RRMS Study Using MRI Reveals Benefits of Experimental Therapy in Achieving No Evidence of Disease Activity
The analysis was published in the journal BMC Neurology, in a study entitled “Effect of peg interferon beta-1a on MRI measures and achieving no evidence of disease activity: results from a randomized controlled trial in relapsing-remitting multiple sclerosis.”
Subcutaneous (SC) peginterferon beta-1a, a pegylated form of interferon (IFN) beta-1a that has recently been found to be an effective treatment for patients with RRMS, with evidence showing that interferons can produce about an 18–38% reduction in the rate of MS relapses.

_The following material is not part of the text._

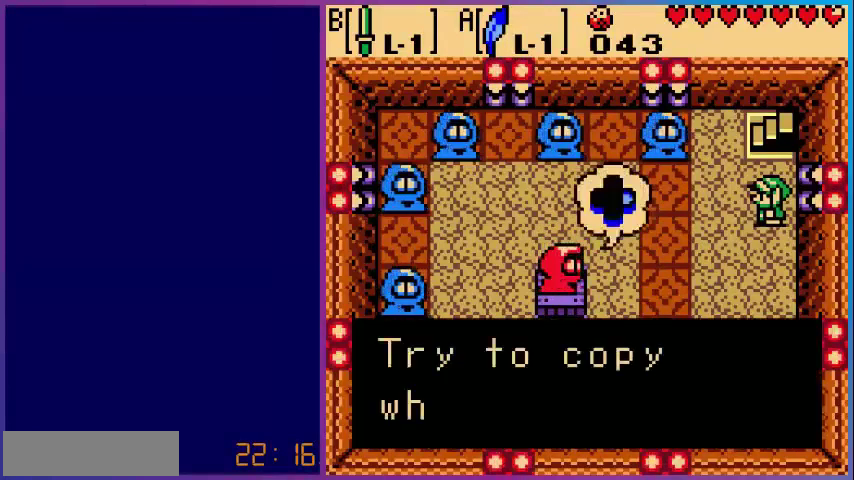
{"buttons": [], "events": []}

Magnetic resonance imaging (MRI) is an important tool for monitoring MS disease activity and progression and has been found to work as a measure of treatment effects in patients with RRMS.

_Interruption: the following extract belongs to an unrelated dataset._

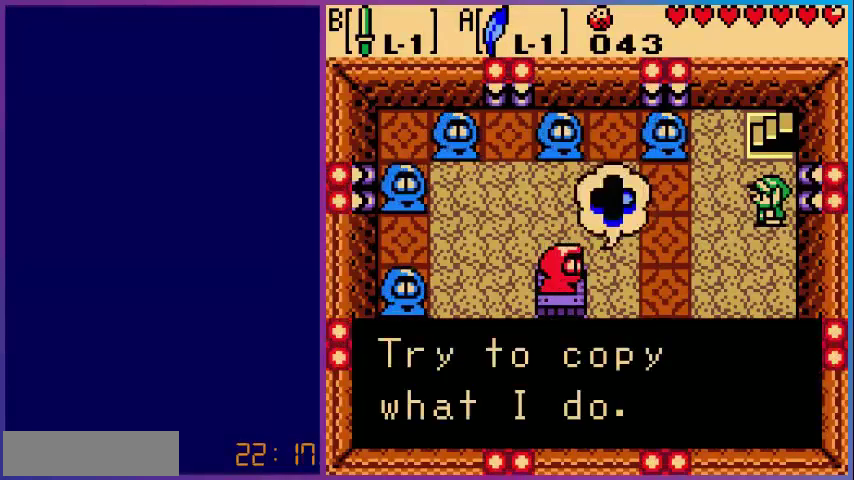
{"buttons": [], "events": []}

Previous studies have shown that no evidence of disease activity (NEDA; absence of clinical [defined as no relapses and no onset of 12-week confirmed disability progression] and MRI [no gadolinium-enhancing lesions and no new or newly enlarging T2 hyperintense lesions] disease activity) is now achievable in many patients with RRMS.
In the ADVANCE study, a Phase 3 randomized double-blind placebo controlled trial involving 183 sites in 26 countries, researchers explored the feasibility of peginterferon beta-1a as new treatment for patients with relapsing multiple sclerosis (RRMS).
In the study, 1512 patients were randomized to double-blind placebo or peg interferon beta-1a 125 µg every 2 or 4 weeks. Sensitivity analyses were conducted using minimal MRI allowance definitions. RRMS patients were randomized to double-blind placebo or peginterferon beta-1a 125 µg every 2 or 4 weeks. Sensitivity analyses were conducted using minimal MRI allowance definitions.
Results from the first year showed that peginterferon beta-1a (125 µg SC) administered every 2 or 4 weeks significantly improved clinical endpoints, and risk of relapse and 12-week confirmed disability progression. Several MRI-related endpoints versus placebo were examined, with a safety profile reflecting established IFN beta-1a therapies.
Additionally, every 2-week dosing showed greater reductions relative to placebo versus every 4 week dosing across relapse and all MRI endpoints.
Based on the MRI analyses, NEDA and efficacy for single clinical endpoints, the researchers concluded that SC peginterferon beta-1a every 2 weeks is an effective treatment option for patients with RRMS.